I had the dubious pleasure of graduating from Halton as a 20 year old substantive corporal airframe fitter. This was compounded by the fact that the posting I was given was to a Category 3 aircraft repair outfit – No 60 MU Aircraft Repair Flight (ARF). The minimum rank accepted on the ARF was J/T and the average age of the corporals was 30+.
As I approached RAF Church Fenton camp gates in my Austin A40 Devon Saloon it was a warm morning in September 1961. My posting instructions were to report to the No 60 MU Orderly Room. As I passed through the gates I saw a sign to No 60 MU which I was about to follow when something happened to delay that!

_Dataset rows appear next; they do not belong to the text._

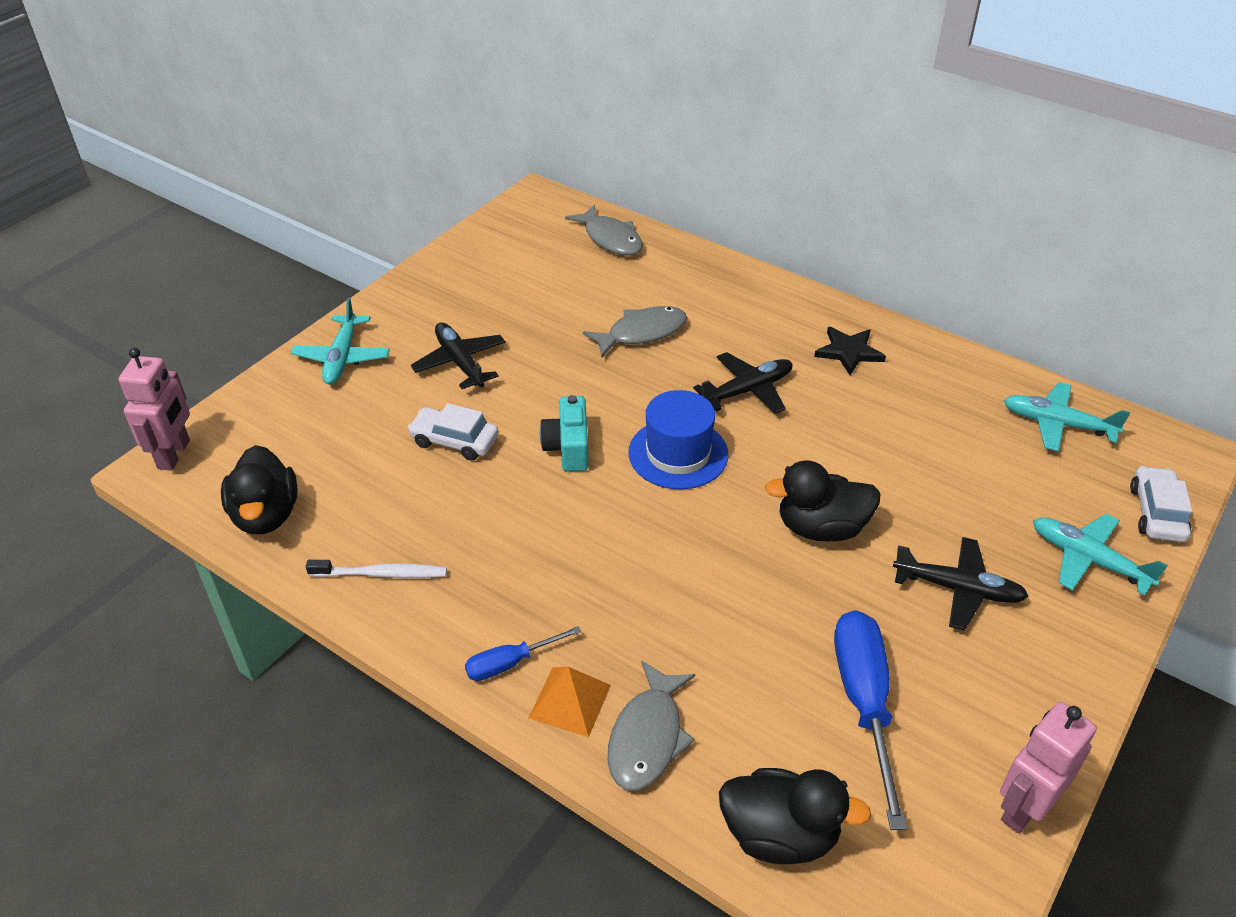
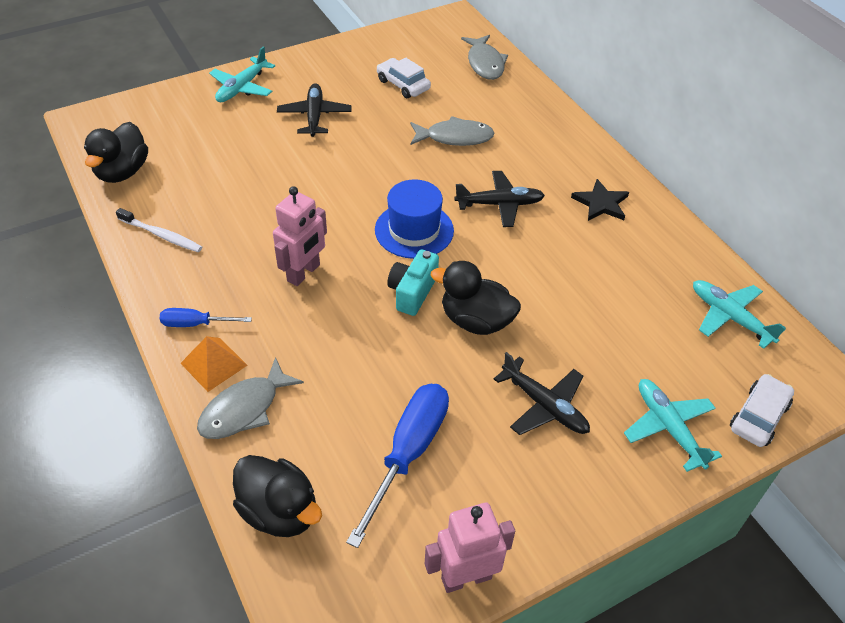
camera: 25 degrees right, 5 degrees up
pink robot [118,348,190,470] -> pink robot moved to [273,186,327,286]
white car [408,403,499,461] -> white car moved to [377,57,431,98]
turquoise camera [540,395,589,472] -> turquoise camera moved to [387,249,439,316]

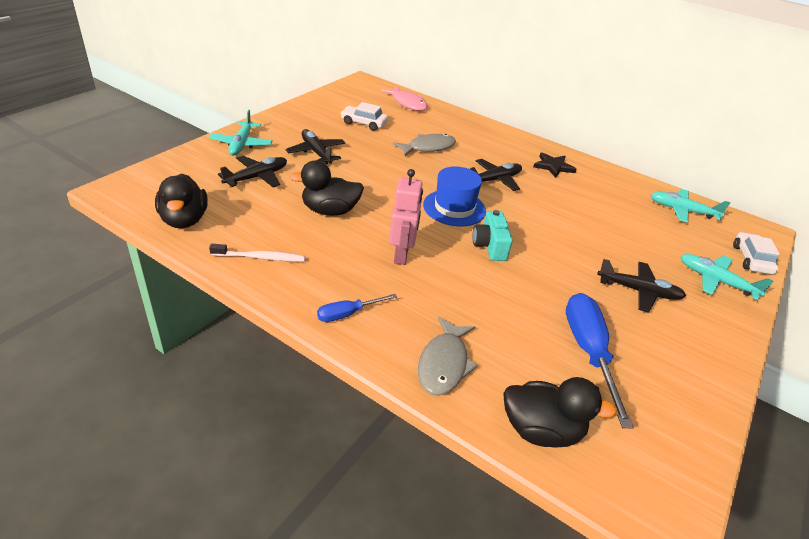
camera: 30 degrees left, 10 degrees down
orange pyramid [181,336,248,392] -> none
pink robot [425,503,515,593] -> none
black duck [430,261,521,335] -> black duck moved to [289,161,364,216]
grey fish [461,35,508,80] -> pink fish [381,86,428,111]
none -> black plane [218,156,287,187]

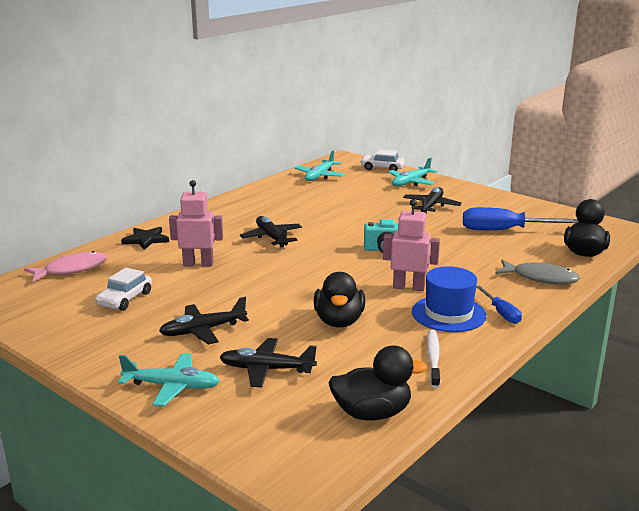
camera: 80 degrees left, 15 degrees down
black plane [218,156,287,187] -> black plane turned 45 degrees counterclockwise [220,338,317,387]
grey fish [393,134,456,156] -> pink robot [169,180,223,266]
blue hat [423,167,486,226] -> blue hat moved to [412,266,486,332]
black star [533,152,577,178] -> black star moved to [121,227,169,250]

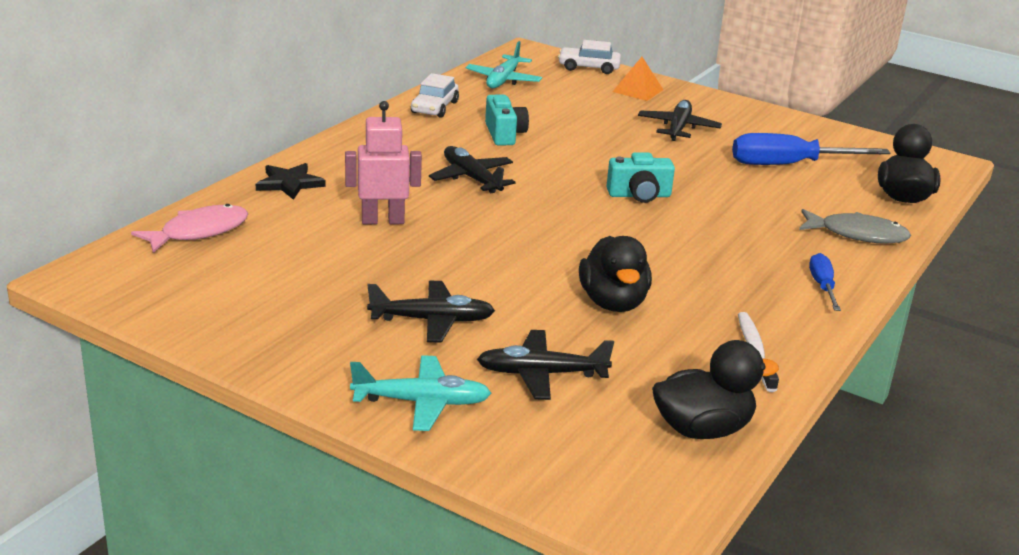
camera: 10 degrees left, 5 degrees up
white car [95,268,152,311] -> white car moved to [411,73,459,118]
black plane [159,297,249,344] -> black plane turned 150 degrees counterclockwise [367,281,495,343]
pink robot [383,199,440,291] -> none
turquoise plane [388,158,438,186] -> orange pyramid [612,57,663,101]
blue hat [412,266,486,332] -> none
blue screwdriver [476,286,522,324] -> blue screwdriver turned 150 degrees counterclockwise [809,253,841,311]
none -> turquoise camera [485,94,529,146]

There was a raucous shouting: “That car stop at once, I say that car halt now”. I glanced in my rear-view mirror and saw a small, rather portly RAF corporal policeman running helter-skelter after me! I came to a halt; the window was down so I waited for him to catch up with me. Almost breathless, he told me that he was charging me with driving without due care and attention; failing to book into the guardroom on arrival; and finally, failing to stop immediately when ordered to do so by a superior officer. It was at this point I decided to get out of the car and counter these ridiculous suggestions. As I emerged I noticed his expression change as he saw the corporal stripes on my ex Halton serge blue tunic. I said I objected to him saying that he was the superior officer. I told him that I was a substantive corporal and that I suspected that he was either an Acting or Temporary corporal! His expression changed dramatically then; to a bright red hue as he rocked back and forwards on the balls of his feet in a complete quandary about what to do next! He then turned around and marched himself angrily back to his guardroom.

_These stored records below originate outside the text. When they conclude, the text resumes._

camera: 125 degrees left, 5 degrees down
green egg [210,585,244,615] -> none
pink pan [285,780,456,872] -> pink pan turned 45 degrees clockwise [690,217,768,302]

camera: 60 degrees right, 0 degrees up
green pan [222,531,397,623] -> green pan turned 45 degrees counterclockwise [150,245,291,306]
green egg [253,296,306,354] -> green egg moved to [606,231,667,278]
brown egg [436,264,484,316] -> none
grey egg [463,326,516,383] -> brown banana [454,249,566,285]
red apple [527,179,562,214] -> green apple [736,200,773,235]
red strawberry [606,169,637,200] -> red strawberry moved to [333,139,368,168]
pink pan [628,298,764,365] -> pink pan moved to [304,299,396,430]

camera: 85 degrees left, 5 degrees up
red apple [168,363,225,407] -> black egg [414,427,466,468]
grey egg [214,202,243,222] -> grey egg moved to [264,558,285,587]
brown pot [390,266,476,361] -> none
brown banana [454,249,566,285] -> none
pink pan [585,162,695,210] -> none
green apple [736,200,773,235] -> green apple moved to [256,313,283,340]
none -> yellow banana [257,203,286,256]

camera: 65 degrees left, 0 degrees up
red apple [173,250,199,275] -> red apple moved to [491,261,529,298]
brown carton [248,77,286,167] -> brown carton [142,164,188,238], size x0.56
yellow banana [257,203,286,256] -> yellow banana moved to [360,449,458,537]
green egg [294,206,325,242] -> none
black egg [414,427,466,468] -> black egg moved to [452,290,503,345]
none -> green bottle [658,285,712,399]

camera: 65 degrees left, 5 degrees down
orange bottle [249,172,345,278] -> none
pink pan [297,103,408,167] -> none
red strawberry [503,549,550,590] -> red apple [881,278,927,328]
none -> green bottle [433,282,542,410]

Being left to my own devices I made my way to the 60MU orderly room, filled in the paperwork, and was then told that the OC, Wing Commander Dunphy wanted to see me. I was to go to the outer office where I would meet his batman, a Geordie AC2 whose dialect I couldn’t understand. The door opened and I walked in, saluted and was asked to sit down and take my beret off. He explained the workings of the ARF commanded by an ex-brat Flt Lt Alderson and that as I was a full corporal without experience he was going to put me working with another ex-brat Cpl Tech Tony Dovner. He thought that I would be well suited to the cat 3 world with my Halton training and said he knew this because he had commenced his life as a brat at Halton as well. I was to make my way to the corporal’s canteen at the other side of the hangar and make my name known to Cpl Dovner. As I walked over the hangar floor I heard the conversation going on which said: “Have you heard the latest: there’s a brat from Halton posted in and that’s not all: he’s coming here as a substantive corporal! There was uproar. I thought now is the time to kill this so I walked in and said to them that they were talking about me! This quietened them down. Oh it’s you is it? Yes, I said. Is Tony Dovner here? Yes, came to voice from behind the tea counter I looked at him and saw that he was a tall elegant Gregory Peck look-alike!
That’s my story at the commencement of working life.